Project-3-Flocking-Documentation
Demonstration of basic flocking algorithms for Agents in games
Emphasis on:
MultiAgent Scenarios
Flocking behaviors
Premise Flocking AI behaviors are common in games typically in the RTS (Real Time Strategy) games. Games such as DOTA or Starcraft II involve flocking AI which all move together towards goals some indivudal behaviors for each AI agent.
Gameplay
The gameplay of this flocking demonstration is incredibly simple.
The singular target which you control with your mouse is approached by a bunch of flocking agents.

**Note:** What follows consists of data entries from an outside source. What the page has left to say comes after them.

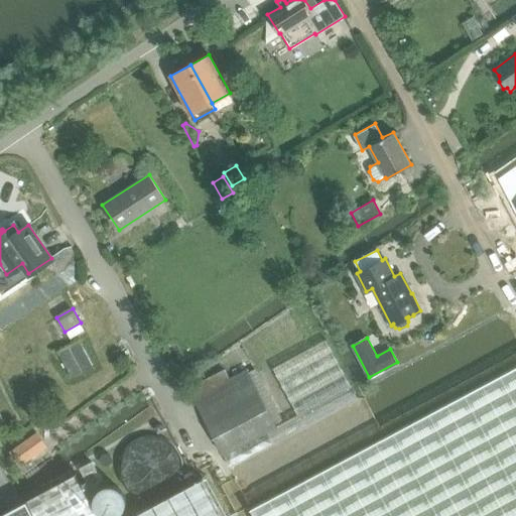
[(326,339),(272,369),(297,414),(225,456),(230,466),(359,397),(326,339)]
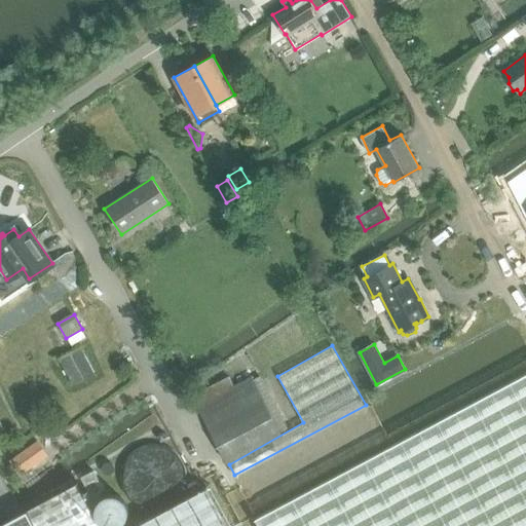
[(81,346),(60,359),(73,384),(96,372),(81,346)]
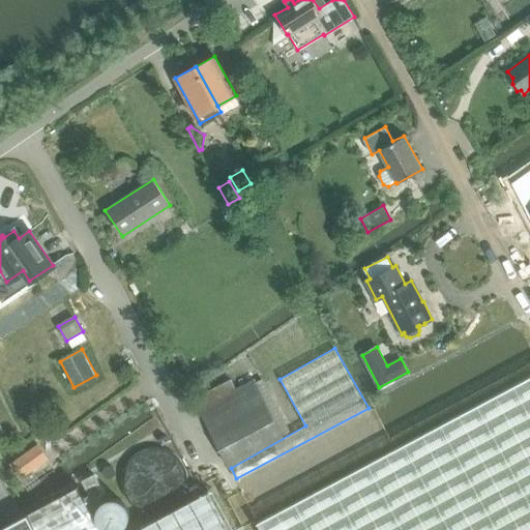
[(529,529),(529,376),(258,522),(261,529),(529,529)]
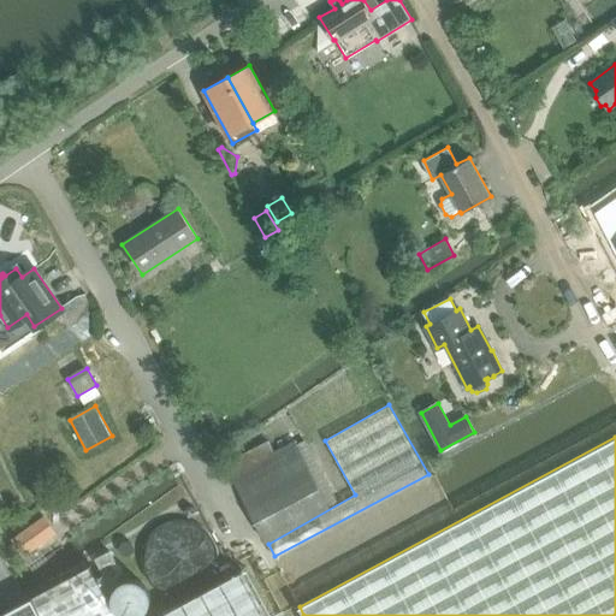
[(230,475),(266,543),(330,508),(295,440),(274,451),(268,440),(229,461),(235,473),(230,475)]
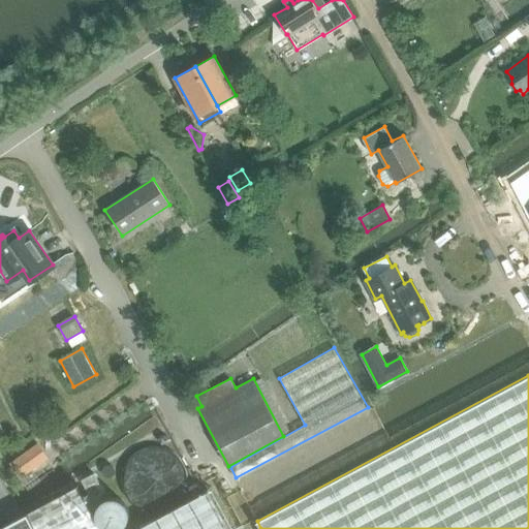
[(48,458),(37,442),(9,462),(20,477),(48,458)]
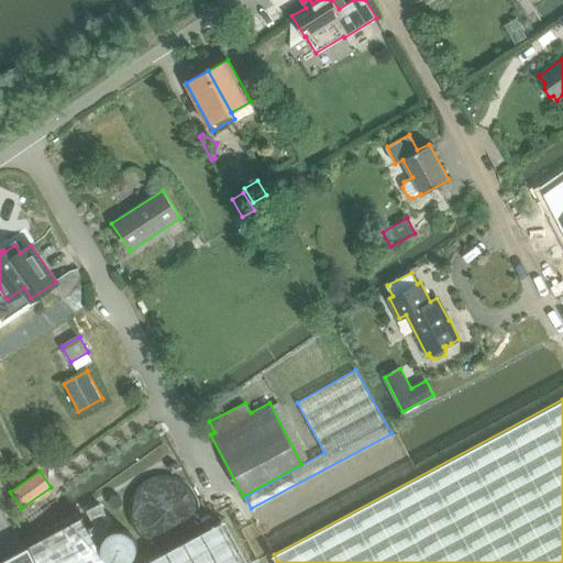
[(98,532),(112,525),(100,504),(87,510),(98,532)]
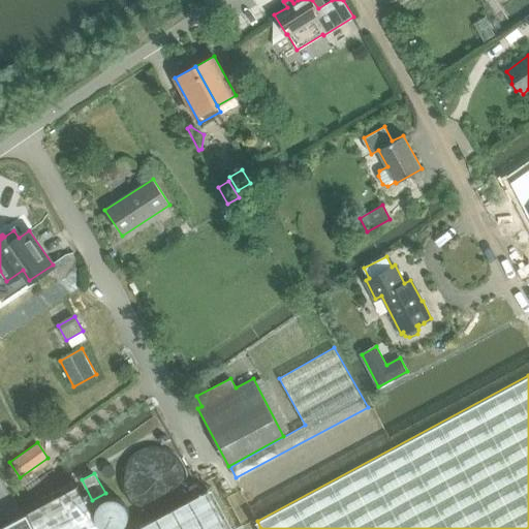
[(227,528),(208,493),(138,528),(100,528),(79,486),(0,526),(0,528),(227,528)]
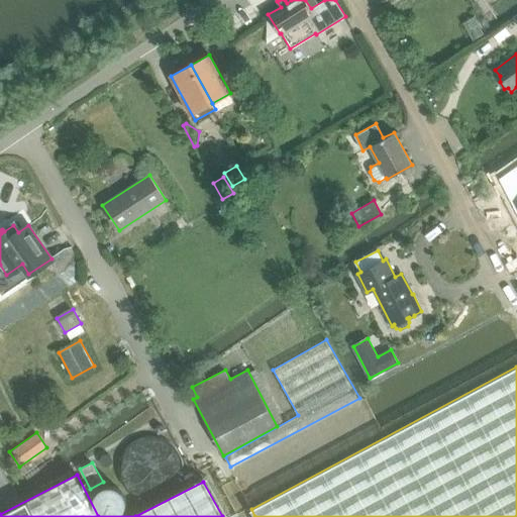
[(115,516),(118,516),(121,514),(123,511),(125,508),(125,505),(126,502),(125,499),(125,496),(123,493),(121,491),(118,488),(114,487),(111,486),(107,486),(104,487),(102,488),(99,490),(97,492),(95,495),(94,499),(94,502),(94,506),(95,509),(97,512),(99,515),(102,516),(103,516),(115,516)]
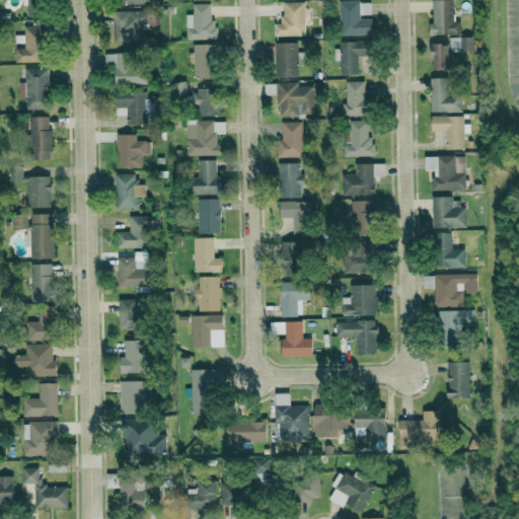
[(27,0),(27,16),(45,16),(44,0),(27,0)]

When outside of a certain radius, the agents will approach your target. Once they are within a certain range, they will flee your target to a safe distance where they can begin approaching your target again.
They also maintain a certain distance from eachother and have a weighted general velocity that keeps them all moving at relatively similar speeds.
The blue circle in this game represents the averaged position of all flocking agents

Implementation
The flocking agents have two primary behaviors they can express:
seeking
fleeing
The agents are constantly updated with their distance from the target, where the distance threshold for fleeing ditates when they switch their state from seeking to fleeing.
When fleeing, we dont want our agents to flee to the threshold then seek again, because this results in all the agents flipping at the distance threshold forever until the target moves. Hence, we keep the fleeing state active until it is slightly further than the distance threshold, such that the switch to seeking looks natural.